Il y a sa femme aussi. Un peu fantomatique quoique belle. Une chainsmoker elle aussi.
Dans leur studio, les visite une enquêtrice qui fait parler M. Viannet, qui n’a plus l’habitude de parler, ni même de sortir de son galetas.
Tourné vers le vide mouvant de sa télé à écran plat, une bière à la main depuis le lever jusqu’au soir, il fume. L’enquêtrice le fait parler, et voilà que la réalité du quart-monde jaillit dans toute sa crudité, avec ses indépassables difficultés et les incompréhensions qu’on leur oppose.

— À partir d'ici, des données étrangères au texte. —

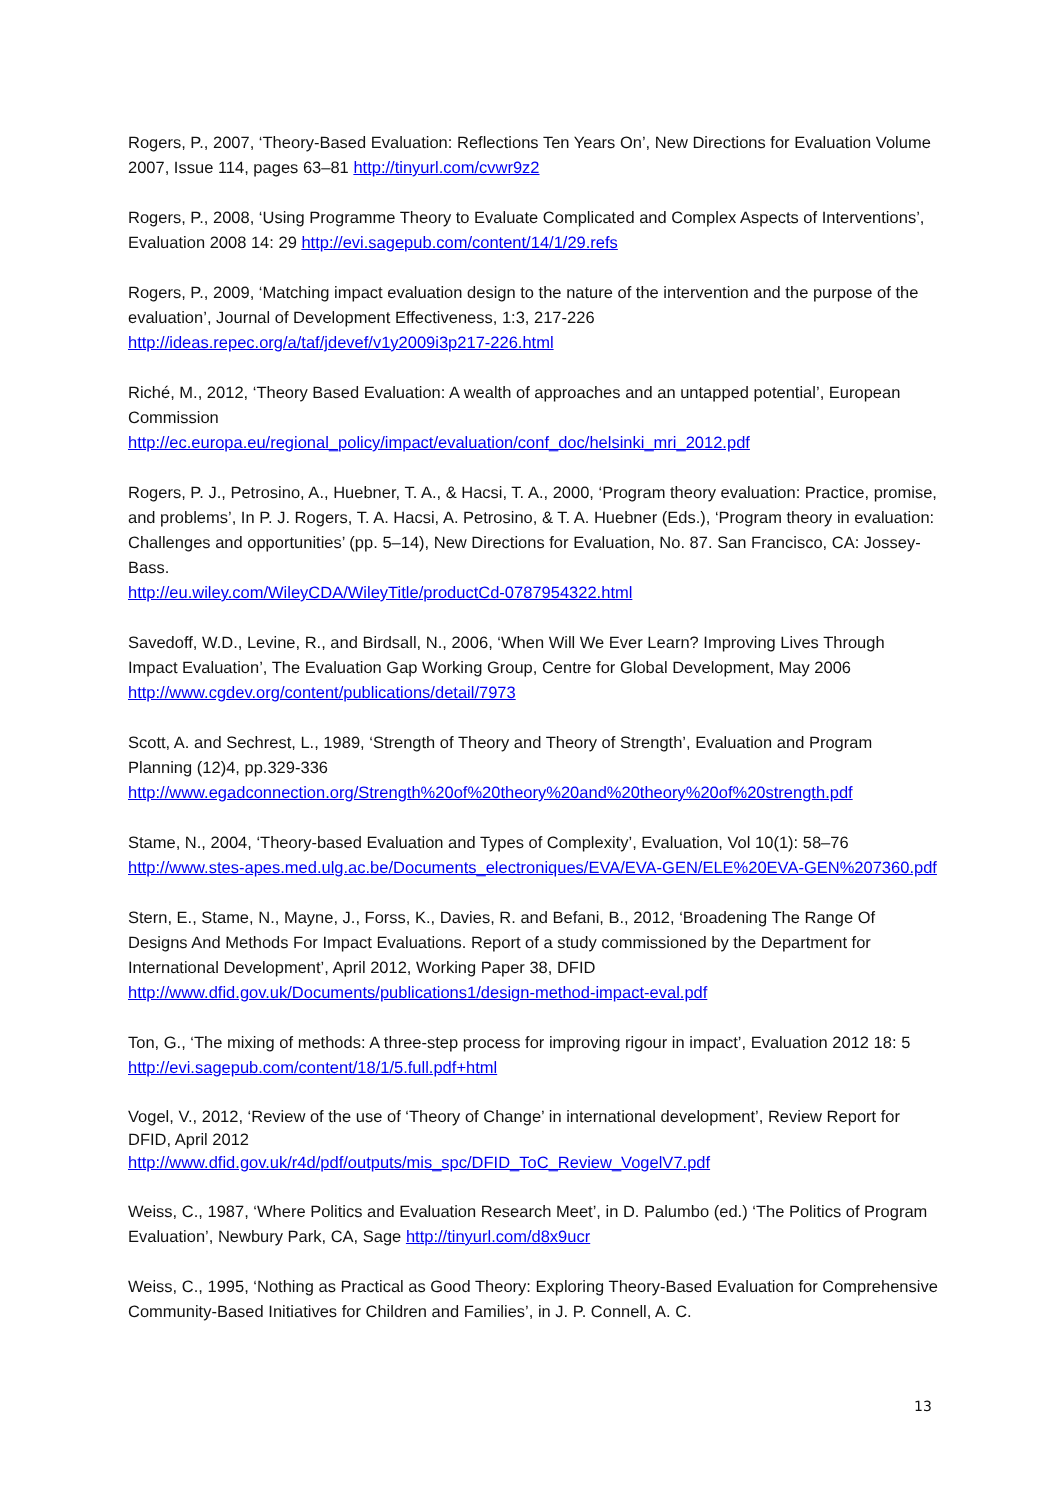Rogers, P., 2007, ‘Theory-Based Evaluation: Reflections Ten Years On’, New Directions for Evaluation Volume 2007, Issue 114, pages 63–81 http://tinyurl.com/cvwr9z2
Rogers, P., 2008, ‘Using Programme Theory to Evaluate Complicated and Complex Aspects of Interventions’, Evaluation 2008 14: 29 http://evi.sagepub.com/content/14/1/29.refs
Rogers, P., 2009, ‘Matching impact evaluation design to the nature of the intervention and the purpose of the evaluation’, Journal of Development Effectiveness, 1:3, 217-226
http://ideas.repec.org/a/taf/jdevef/v1y2009i3p217-226.html
Riché, M., 2012, ‘Theory Based Evaluation: A wealth of approaches and an untapped potential’, European Commission
http://ec.europa.eu/regional_policy/impact/evaluation/conf_doc/helsinki_mri_2012.pdf
Rogers, P. J., Petrosino, A., Huebner, T. A., & Hacsi, T. A., 2000, ‘Program theory evaluation: Practice, promise, and problems’, In P. J. Rogers, T. A. Hacsi, A. Petrosino, & T. A. Huebner (Eds.), ‘Program theory in evaluation: Challenges and opportunities’ (pp. 5–14), New Directions for Evaluation, No. 87. San Francisco, CA: Jossey-Bass.
http://eu.wiley.com/WileyCDA/WileyTitle/productCd-0787954322.html
Savedoff, W.D., Levine, R., and Birdsall, N., 2006, ‘When Will We Ever Learn? Improving Lives Through Impact Evaluation’, The Evaluation Gap Working Group, Centre for Global Development, May 2006 http://www.cgdev.org/content/publications/detail/7973
Scott, A. and Sechrest, L., 1989, ‘Strength of Theory and Theory of Strength’, Evaluation and Program Planning (12)4, pp.329-336
http://www.egadconnection.org/Strength%20of%20theory%20and%20theory%20of%20strength.pdf
Stame, N., 2004, ‘Theory-based Evaluation and Types of Complexity’, Evaluation, Vol 10(1): 58–76
http://www.stes-apes.med.ulg.ac.be/Documents_electroniques/EVA/EVA-GEN/ELE%20EVA-GEN%207360.pdf
Stern, E., Stame, N., Mayne, J., Forss, K., Davies, R. and Befani, B., 2012, ‘Broadening The Range Of Designs And Methods For Impact Evaluations. Report of a study commissioned by the Department for International Development’, April 2012, Working Paper 38, DFID
http://www.dfid.gov.uk/Documents/publications1/design-method-impact-eval.pdf
Ton, G., ‘The mixing of methods: A three-step process for improving rigour in impact’, Evaluation 2012 18: 5 http://evi.sagepub.com/content/18/1/5.full.pdf+html
Vogel, V., 2012, ‘Review of the use of ‘Theory of Change’ in international development’, Review Report for DFID, April 2012
http://www.dfid.gov.uk/r4d/pdf/outputs/mis_spc/DFID_ToC_Review_VogelV7.pdf
Weiss, C., 1987, ‘Where Politics and Evaluation Research Meet’, in D. Palumbo (ed.) ‘The Politics of Program Evaluation’, Newbury Park, CA, Sage http://tinyurl.com/d8x9ucr
Weiss, C., 1995, ‘Nothing as Practical as Good Theory: Exploring Theory-Based Evaluation for Comprehensive Community-Based Initiatives for Children and Families’, in J. P. Connell, A. C.
13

Le roman de Véronique Le Goaziou est âpre, sans frivolités. C’est sans doute pour cette raison qu'il se dévore littéralement, ne laissant pas un répit dans sa tension dramatique. D’autant qu'il laisse une impression de vérité qui tend au tragique. Il y a fort à croire que ce texte finira sur la scène d’un théâtre... La tonalité du texte, dignes des meilleures plumes, se soutient par une évidence simple et brutale dans un dialogue difficile où les douleurs ne se disent pas comme telles, où les habitudes du langages font masque et déterminent la forte impression que laisse les deux cents pages du texte.

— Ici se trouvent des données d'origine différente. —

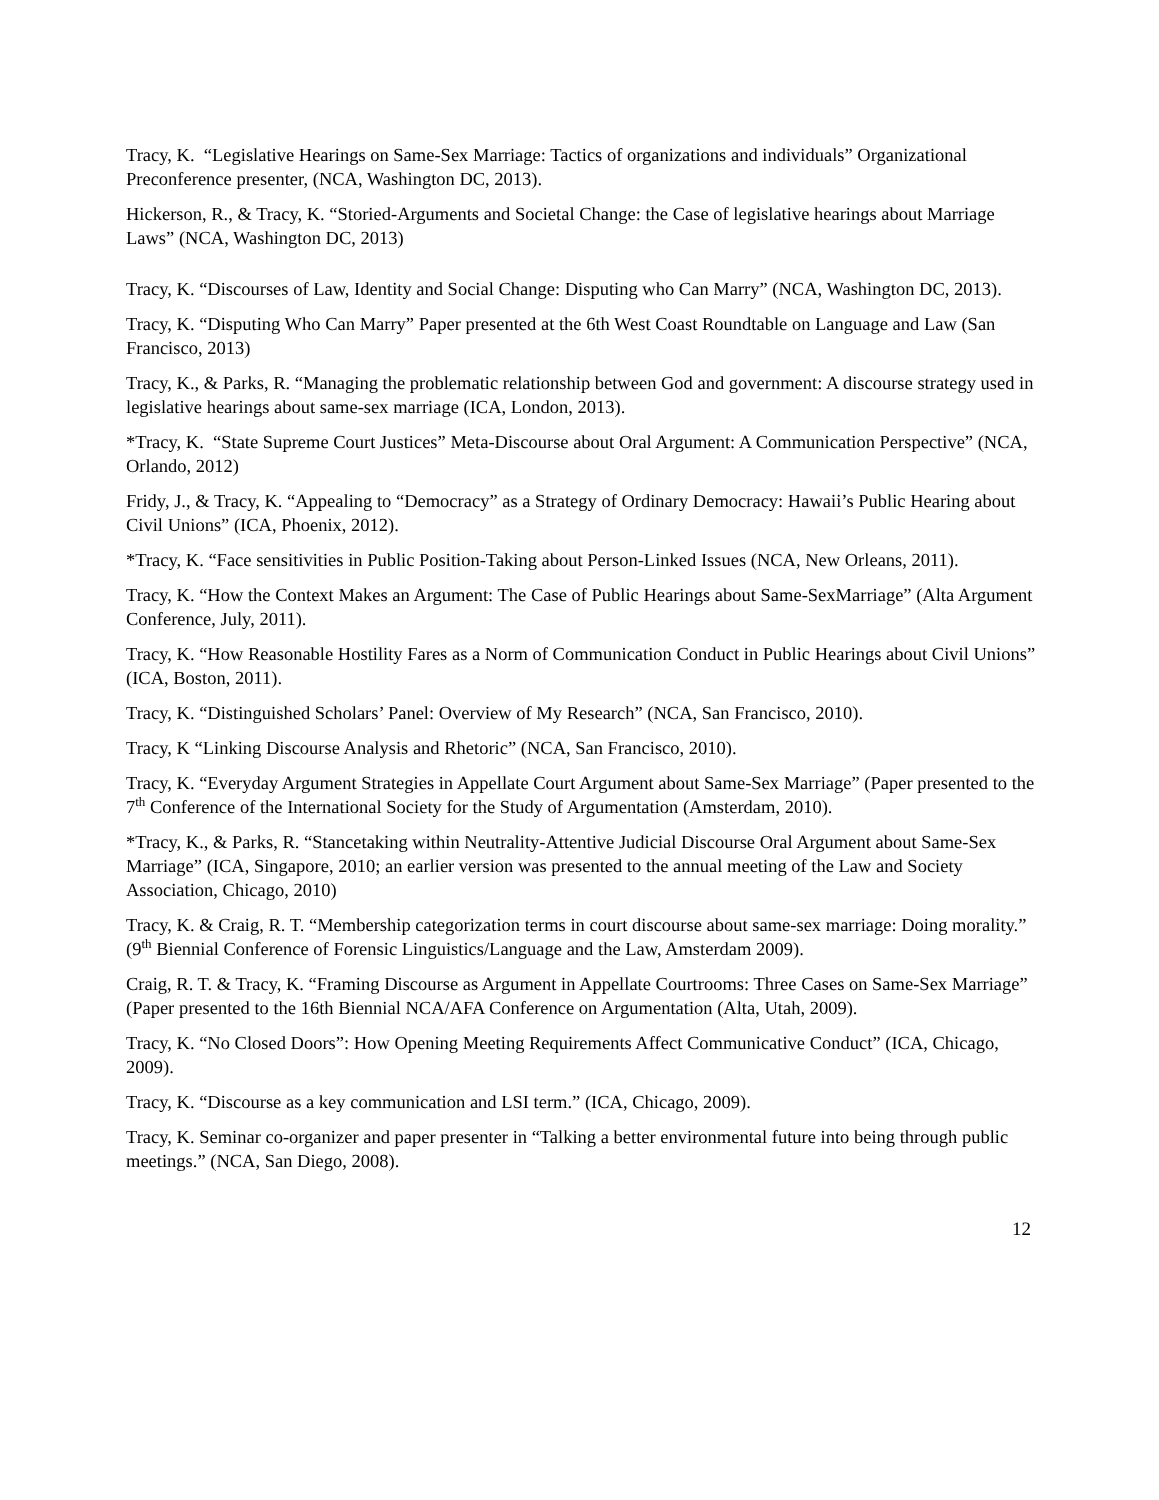Tracy, K. “Legislative Hearings on Same-Sex Marriage: Tactics of organizations and individuals” Organizational Preconference presenter, (NCA, Washington DC, 2013).
Hickerson, R., & Tracy, K. “Storied-Arguments and Societal Change: the Case of legislative hearings about Marriage Laws” (NCA, Washington DC, 2013)
Tracy, K. “Discourses of Law, Identity and Social Change: Disputing who Can Marry” (NCA, Washington DC, 2013).
Tracy, K. “Disputing Who Can Marry” Paper presented at the 6th West Coast Roundtable on Language and Law (San Francisco, 2013)
Tracy, K., & Parks, R. “Managing the problematic relationship between God and government: A discourse strategy used in legislative hearings about same-sex marriage (ICA, London, 2013).
*Tracy, K. “State Supreme Court Justices” Meta-Discourse about Oral Argument: A Communication Perspective” (NCA, Orlando, 2012)
Fridy, J., & Tracy, K. “Appealing to “Democracy” as a Strategy of Ordinary Democracy: Hawaii’s Public Hearing about Civil Unions” (ICA, Phoenix, 2012).
*Tracy, K. “Face sensitivities in Public Position-Taking about Person-Linked Issues (NCA, New Orleans, 2011).
Tracy, K. “How the Context Makes an Argument: The Case of Public Hearings about Same-SexMarriage” (Alta Argument Conference, July, 2011).
Tracy, K. “How Reasonable Hostility Fares as a Norm of Communication Conduct in Public Hearings about Civil Unions” (ICA, Boston, 2011).
Tracy, K. “Distinguished Scholars’ Panel: Overview of My Research” (NCA, San Francisco, 2010).
Tracy, K “Linking Discourse Analysis and Rhetoric” (NCA, San Francisco, 2010).
Tracy, K. “Everyday Argument Strategies in Appellate Court Argument about Same-Sex Marriage” (Paper presented to the 7<sup>th</sup> Conference of the International Society for the Study of Argumentation (Amsterdam, 2010).
*Tracy, K., & Parks, R. “Stancetaking within Neutrality-Attentive Judicial Discourse Oral Argument about Same-Sex Marriage” (ICA, Singapore, 2010; an earlier version was presented to the annual meeting of the Law and Society Association, Chicago, 2010)
Tracy, K. & Craig, R. T. “Membership categorization terms in court discourse about same-sex marriage: Doing morality.” (9<sup>th</sup> Biennial Conference of Forensic Linguistics/Language and the Law, Amsterdam 2009).
Craig, R. T. & Tracy, K. “Framing Discourse as Argument in Appellate Courtrooms: Three Cases on Same-Sex Marriage” (Paper presented to the 16th Biennial NCA/AFA Conference on Argumentation (Alta, Utah, 2009).
Tracy, K. “No Closed Doors”: How Opening Meeting Requirements Affect Communicative Conduct” (ICA, Chicago, 2009).
Tracy, K. “Discourse as a key communication and LSI term.” (ICA, Chicago, 2009).
Tracy, K. Seminar co-organizer and paper presenter in “Talking a better environmental future into being through public meetings.” (NCA, San Diego, 2008).
12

- Des nécessiteux... Elle est allée le pêcher où, ‘mot-là ? (...) Des pauvres, oui. Des pauvres, merde ! Elle en voyait défiler un paquet dans son bureau, elle savait ce que c’était, non ? Des pauvres, voilà ce qu’on est. C’est important, les mots, non ? Il faut dire ceux qui existent, non ? Ceux qui existent, merde !
J’attends qu’il se calme. Je déplace un peu ma chaise vers l’avant pour moins sentir les filets d’air qui passent par la fenêtre.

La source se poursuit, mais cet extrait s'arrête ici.